An example - My Scout Group is about to celebrate it's 50th birthday. Trying to put together a history. We unearthed the minutes of the first committee meeting from 1960. It was a gathering of adults who wanted the town to have Scouts. It was held in someone's lounge room. Some volunteered to be leaders. Some to continue on committee, which has the fund raising role Someone donated land for a hall. For the first 10 years they used a community hall, then moved into their own, which had been built by volunteer labor, no doubt with lots of materials donated. No connection with a church or any other body outside Scouting.

 

It still happens pretty much that way for new Groups now.

 

There have been Scout Groups set up by churches.
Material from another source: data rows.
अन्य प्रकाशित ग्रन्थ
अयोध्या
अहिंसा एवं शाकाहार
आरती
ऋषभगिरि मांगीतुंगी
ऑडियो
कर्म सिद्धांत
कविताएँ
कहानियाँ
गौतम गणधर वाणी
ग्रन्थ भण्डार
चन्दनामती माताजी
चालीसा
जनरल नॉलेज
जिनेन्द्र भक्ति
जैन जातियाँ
But always a minority. Now a very tiny minority.

 

Leaders used to have warrants. Now we have a Certificate of Youth Leadership. That is issued after all the usual youth protection and other checks, plus some formal training. That training is provided within Scouting, but is accredited at a national level as a proper certification, officially recognised outside Scouting. Apart from the obvious Scouting emphasis in ours, it is of equal value to similar training gained at a college outside Scouting. That has been a very positive step.

 

Part of a leader's initial assessment, and every three years after that, is review by District Personnel Committee, again volunteers at one level up from the local Group who monitor suitability and progress with training.